The lawsuit, filed in federal court in Northern California, claims that OpenAI systematically hired people from Apple and induced them to carry confidential information with them. According to Apple, the scheme was run by OpenAI's top people, including hardware director Tang Tan - a man who spent 24 years at Apple, most recently as vice president for product design for the iPhone and Apple Watch.
The accusations are concrete and unpleasant: Tan allegedly used Apple's secret codenames for projects while recruiting staff, asked job candidates to bring Apple hardware components to the interview, and advised departing employees on how to bypass the company's security procedures. If true, this isn't the incidental movement of talent from one firm to another, but an organised hunt for someone else's secrets.
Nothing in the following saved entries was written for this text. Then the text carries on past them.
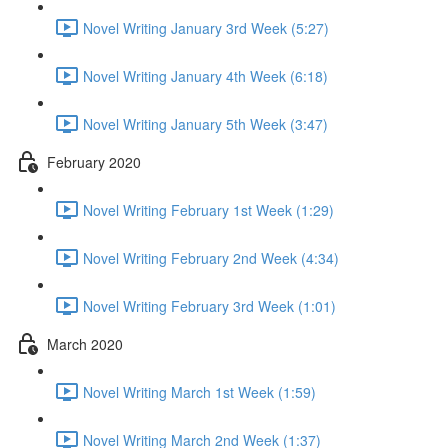
Novel Writing January 3rd Week (5:27)
Novel Writing January 4th Week (6:18)
Novel Writing January 5th Week (3:47)
February 2020
Novel Writing February 1st Week (1:29)
Novel Writing February 2nd Week (4:34)
Novel Writing February 3rd Week (1:01)
March 2020
Novel Writing March 1st Week (1:59)
Novel Writing March 2nd Week (1:37)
Why now? Because OpenAI, according to the rumours, is building its first hardware product - a device that will most likely collide directly with the iPhone. Analyst Ming-Chi Kuo announced back in April that it's a phone that would lean on AI agents instead of apps. For Apple, whose core earnings have for decades come from the iPhone, that is one of the biggest threats yet.
The backstory makes the story even more interesting: last year OpenAI bought the startup io of Apple's former chief designer, Jony Ive, for 6.5 billion dollars, precisely to help it with its hardware ambitions. So OpenAI has already gathered one key mind from Apple legally, through a purchase. The question the court will settle is whether the rest of the talent arrived by the same route - or through the back door.